On pourrait bien sûr objecter que ce raisonnement est partiel et ne tient pas compte des gains d’efficacité que pourrait susciter la privatisation. Dans beaucoup de secteurs de l’économie, cet argument serait convaincant : l’histoire du vingtième siècle suffit à démontrer qu’en général la propriété privée des entreprises est plus efficace que la propriété publique, et que les privatisations ont des effets positifs. Mais les sociétés d’autoroutes pourraient représenter une exception, dans la mesure où l’essentiel de leurs recettes (péages) comme de leurs dépenses (remboursement de la dette) a un caractère «automatique» et indépendant de la qualité de leur gestion ­ les choses seraient différentes si elles avaient devant elles de vastes programmes de construction. Il est bien sûr impossible d’avoir une certitude en la matière : certains affirment que la privatisation augmentera la rentabilité des sociétés d’autoroutes, en facilitant par exemple leur accès aux marchés étrangers. Si les entreprises candidates au rachat pensent pouvoir augmenter fortement les profits grâce à une gestion hors pair, elles pourraient offrir une somme suffisant à compenser la perte par l’Etat des recettes futures des péages. Mais en raison de l’écart entre le coût du capital des entreprises et celui de l’Etat, la situation inverse est, à tout le moins, plausible : rien ne garantit qu’il soit possible de privatiser les sociétés d’autoroutes à des conditions conduisant à un bilan financier positif ou même neutre pour l’Etat.

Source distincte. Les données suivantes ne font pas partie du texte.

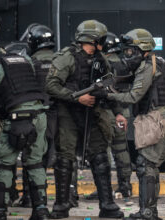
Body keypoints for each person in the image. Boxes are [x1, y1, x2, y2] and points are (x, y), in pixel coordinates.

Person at [45, 20, 124, 219]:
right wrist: (76, 97)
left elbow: (109, 87)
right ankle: (61, 206)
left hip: (92, 113)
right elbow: (51, 86)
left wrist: (118, 112)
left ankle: (107, 205)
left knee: (100, 158)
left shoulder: (100, 59)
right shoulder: (67, 58)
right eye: (100, 39)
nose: (103, 44)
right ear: (91, 39)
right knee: (65, 159)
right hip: (68, 114)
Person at [104, 28, 165, 220]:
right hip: (158, 116)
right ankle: (148, 210)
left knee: (146, 165)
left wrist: (107, 94)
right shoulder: (159, 62)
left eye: (130, 51)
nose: (127, 55)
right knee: (148, 165)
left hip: (156, 117)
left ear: (142, 49)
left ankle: (148, 212)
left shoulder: (147, 66)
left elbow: (134, 95)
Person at [0, 12, 50, 220]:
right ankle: (41, 210)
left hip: (14, 119)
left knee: (5, 164)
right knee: (34, 163)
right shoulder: (21, 58)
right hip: (39, 116)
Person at [85, 31, 133, 201]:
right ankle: (125, 186)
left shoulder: (101, 64)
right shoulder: (123, 64)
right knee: (121, 149)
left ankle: (103, 188)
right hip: (123, 112)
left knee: (102, 150)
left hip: (105, 111)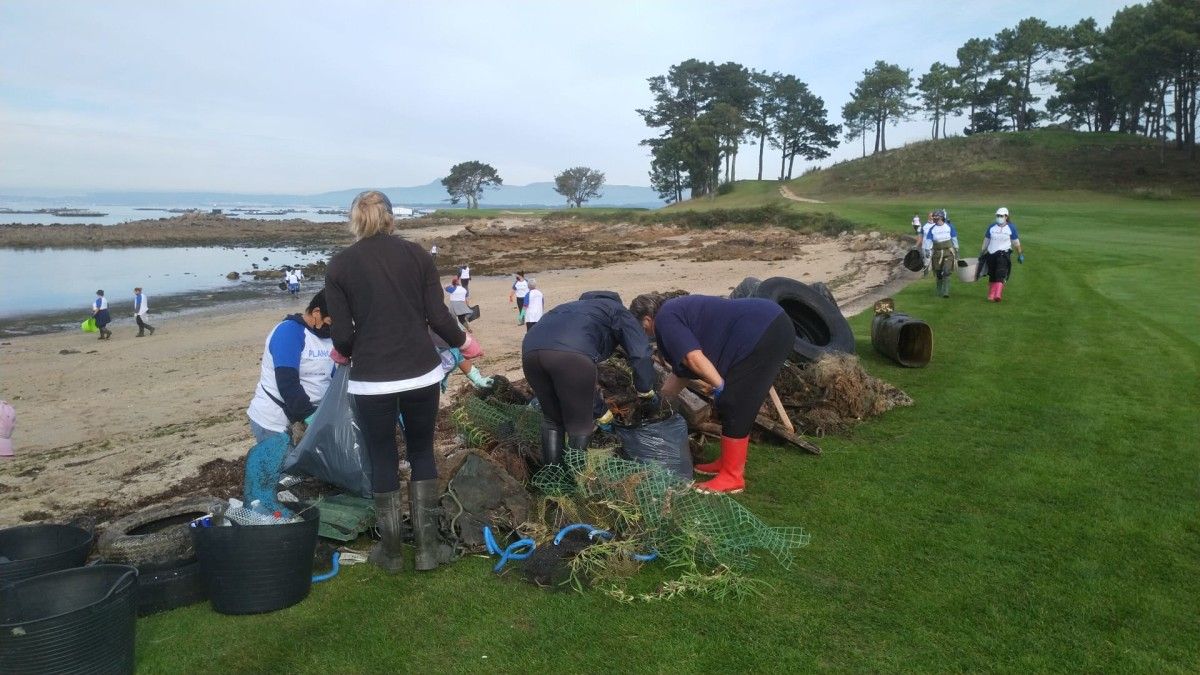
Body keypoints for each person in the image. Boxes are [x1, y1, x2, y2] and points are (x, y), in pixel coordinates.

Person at [325, 190, 481, 574]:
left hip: (371, 380)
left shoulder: (340, 265)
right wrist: (467, 343)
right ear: (391, 219)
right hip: (420, 374)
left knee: (382, 457)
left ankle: (391, 553)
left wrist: (345, 352)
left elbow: (342, 335)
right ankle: (428, 551)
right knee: (421, 451)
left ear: (355, 221)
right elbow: (438, 316)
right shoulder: (417, 256)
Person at [630, 292, 794, 495]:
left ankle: (732, 477)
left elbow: (692, 357)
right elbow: (684, 371)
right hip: (768, 323)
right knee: (731, 401)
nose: (645, 333)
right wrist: (660, 400)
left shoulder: (665, 318)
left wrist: (720, 387)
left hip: (764, 330)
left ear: (647, 319)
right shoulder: (674, 312)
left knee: (734, 402)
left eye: (643, 328)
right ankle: (725, 463)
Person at [522, 290, 657, 466]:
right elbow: (640, 353)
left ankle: (552, 478)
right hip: (571, 356)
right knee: (579, 424)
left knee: (552, 420)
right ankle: (573, 479)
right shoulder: (617, 310)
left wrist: (600, 412)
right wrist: (645, 390)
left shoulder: (569, 307)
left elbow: (580, 385)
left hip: (530, 352)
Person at [246, 290, 335, 445]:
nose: (332, 328)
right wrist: (308, 416)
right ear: (316, 312)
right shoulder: (289, 332)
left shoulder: (329, 338)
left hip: (313, 418)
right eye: (329, 323)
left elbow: (332, 377)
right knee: (281, 467)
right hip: (275, 422)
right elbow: (287, 382)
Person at [980, 207, 1025, 302]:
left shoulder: (1011, 228)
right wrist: (982, 251)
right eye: (997, 216)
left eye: (1001, 216)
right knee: (992, 273)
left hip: (1003, 253)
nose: (999, 217)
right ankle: (991, 294)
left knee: (1000, 272)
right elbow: (986, 240)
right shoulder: (991, 227)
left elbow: (1016, 242)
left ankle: (998, 294)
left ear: (1006, 217)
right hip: (991, 253)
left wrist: (1020, 254)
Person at [923, 210, 959, 298]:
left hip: (948, 252)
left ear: (941, 218)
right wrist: (927, 250)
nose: (934, 219)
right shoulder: (932, 229)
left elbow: (954, 238)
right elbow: (928, 240)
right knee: (938, 273)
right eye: (934, 218)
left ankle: (945, 292)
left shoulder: (949, 227)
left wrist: (957, 249)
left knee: (946, 271)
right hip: (937, 253)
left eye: (936, 217)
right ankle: (939, 290)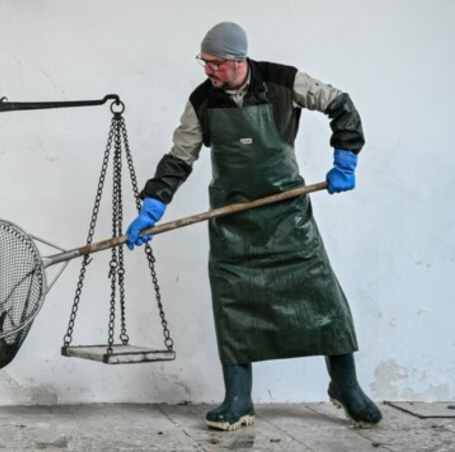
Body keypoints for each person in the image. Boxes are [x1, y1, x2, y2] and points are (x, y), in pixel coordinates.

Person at [126, 22, 382, 431]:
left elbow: (341, 104)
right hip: (233, 222)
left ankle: (346, 387)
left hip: (288, 217)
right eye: (204, 62)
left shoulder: (284, 81)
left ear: (239, 60)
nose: (207, 71)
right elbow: (179, 157)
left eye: (215, 63)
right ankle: (238, 399)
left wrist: (345, 158)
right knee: (234, 311)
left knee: (325, 304)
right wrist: (152, 206)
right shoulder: (202, 102)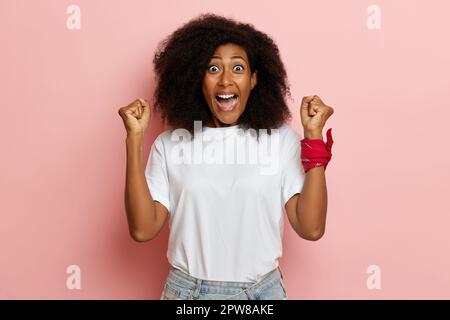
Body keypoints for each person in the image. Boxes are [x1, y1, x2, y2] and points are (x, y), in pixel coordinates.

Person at [118, 13, 334, 300]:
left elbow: (312, 227)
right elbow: (143, 229)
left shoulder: (281, 141)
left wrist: (314, 138)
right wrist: (134, 139)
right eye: (213, 68)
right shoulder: (170, 145)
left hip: (261, 295)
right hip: (188, 295)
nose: (226, 81)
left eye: (238, 68)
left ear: (254, 79)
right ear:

Plutôt que d’apporter à cette question une réponse a priori, une possibilité consisterait à estimer la valeur de ces sociétés pour l’Etat, et à ne les privatiser que si la somme proposée par les acheteurs éventuels est supérieure à cette valeur ­ au risque de renoncer à la privatisation. Mais cette solution, la plus conforme à l’intérêt de l’Etat, est contraire à l’intérêt du gouvernement, qui tient à contenir l’emballement de la dette publique pour respecter la lettre du traité d’Amsterdam. »

Certains lecteurs et commentateurs de ce blog se demandent parfois pourquoi je m’inquiète de l’incantation perpétuelle de la dette publique et du déficit par T. Breton, cet article leur apporte la réponse. A se focaliser sur la dette, au lieu de se poser les seules questions qui valent (à quoi servent les dépenses publiques? La fiscalité est-elle optimale? Quand va-t-on cesser de confondre clientélisme et politique économique?) on en vient à des artifices comptables qui constituent un appauvrissement de l’Etat au profit exclusif du gouvernement du moment.

Dans la plus pure tradition du cocogaullisme, ce gouvernement consacre la confiscation du bien public au profit du maintien au pouvoir d’une clique, et la satisfaction exclusive de ses clientèles – et dissimule cela sous un mélange de cautèle, de mensonges, et de fausses alarmes. Il serait peut-être temps de s’en alarmer.